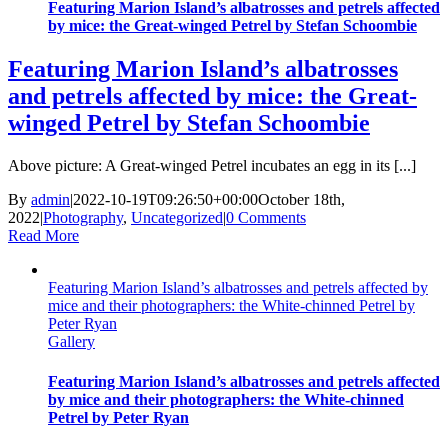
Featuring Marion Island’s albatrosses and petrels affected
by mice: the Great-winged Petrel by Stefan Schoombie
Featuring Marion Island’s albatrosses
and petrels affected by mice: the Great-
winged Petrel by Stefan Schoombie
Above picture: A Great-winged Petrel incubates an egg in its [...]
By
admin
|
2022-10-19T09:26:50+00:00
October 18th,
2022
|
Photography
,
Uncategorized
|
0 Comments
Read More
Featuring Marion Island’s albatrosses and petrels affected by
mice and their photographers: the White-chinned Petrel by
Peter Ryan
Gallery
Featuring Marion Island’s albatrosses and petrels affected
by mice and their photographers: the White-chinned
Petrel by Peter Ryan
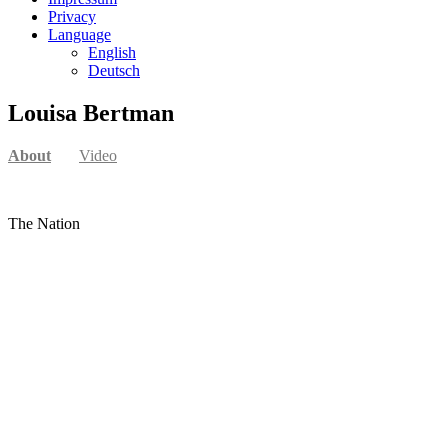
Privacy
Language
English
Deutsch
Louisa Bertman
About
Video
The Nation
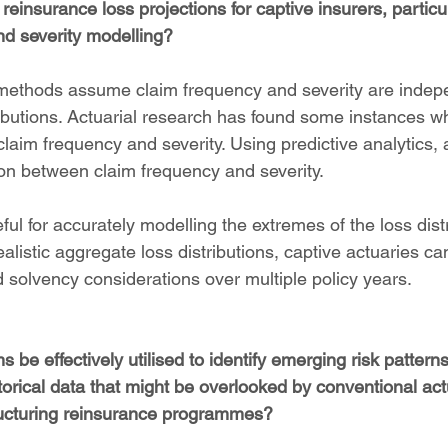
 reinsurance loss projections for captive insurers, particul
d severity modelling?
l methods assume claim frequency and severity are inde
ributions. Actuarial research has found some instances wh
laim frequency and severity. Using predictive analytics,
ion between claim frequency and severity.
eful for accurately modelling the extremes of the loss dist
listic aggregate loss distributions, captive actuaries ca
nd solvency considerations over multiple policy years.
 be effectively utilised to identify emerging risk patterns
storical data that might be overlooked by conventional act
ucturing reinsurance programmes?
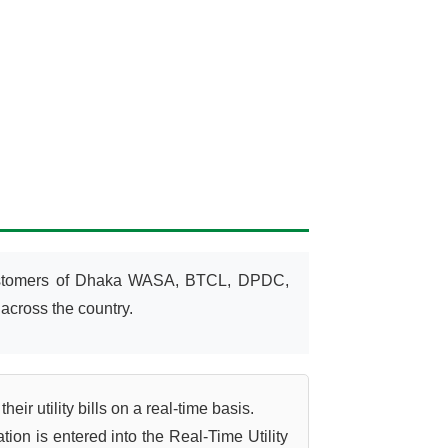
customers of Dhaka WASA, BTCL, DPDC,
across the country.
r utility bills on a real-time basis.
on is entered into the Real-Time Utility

══════════════════════════════

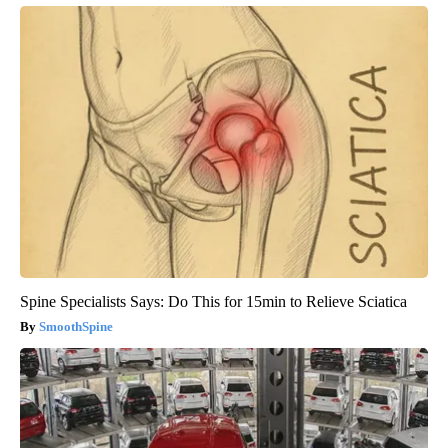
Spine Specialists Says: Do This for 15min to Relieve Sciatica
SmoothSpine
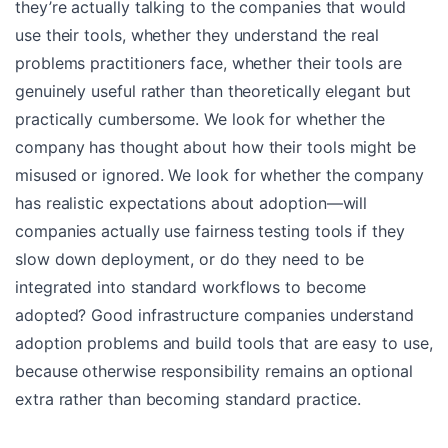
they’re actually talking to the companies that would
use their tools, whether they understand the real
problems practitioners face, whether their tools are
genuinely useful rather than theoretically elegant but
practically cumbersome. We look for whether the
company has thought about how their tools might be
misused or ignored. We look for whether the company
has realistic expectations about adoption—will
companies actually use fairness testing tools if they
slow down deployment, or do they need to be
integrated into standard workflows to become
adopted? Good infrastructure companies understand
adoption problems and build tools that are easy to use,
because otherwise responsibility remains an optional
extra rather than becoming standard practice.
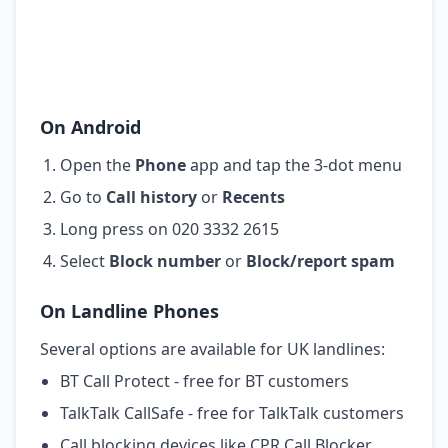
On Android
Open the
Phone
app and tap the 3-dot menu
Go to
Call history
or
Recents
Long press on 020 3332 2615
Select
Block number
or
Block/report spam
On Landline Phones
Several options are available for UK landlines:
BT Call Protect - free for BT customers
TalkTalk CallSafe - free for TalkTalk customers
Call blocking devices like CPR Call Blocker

══════════════════════════════

Work instructions:
Using the data above, retype exactly and only the lines from the one containing "SmoothSpine" up to and including the one containing "Call blocking devices like CPR Call Blocker", with no pictures carried over.

Result of the task:
SmoothSpine
they’re actually talking to the companies that would
use their tools, whether they understand the real
problems practitioners face, whether their tools are
genuinely useful rather than theoretically elegant but
practically cumbersome. We look for whether the
company has thought about how their tools might be
misused or ignored. We look for whether the company
has realistic expectations about adoption—will
companies actually use fairness testing tools if they
slow down deployment, or do they need to be
integrated into standard workflows to become
adopted? Good infrastructure companies understand
adoption problems and build tools that are easy to use,
because otherwise responsibility remains an optional
extra rather than becoming standard practice.
On Android
Open the
Phone
app and tap the 3-dot menu
Go to
Call history
or
Recents
Long press on 020 3332 2615
Select
Block number
or
Block/report spam
On Landline Phones
Several options are available for UK landlines:
BT Call Protect - free for BT customers
TalkTalk CallSafe - free for TalkTalk customers
Call blocking devices like CPR Call Blocker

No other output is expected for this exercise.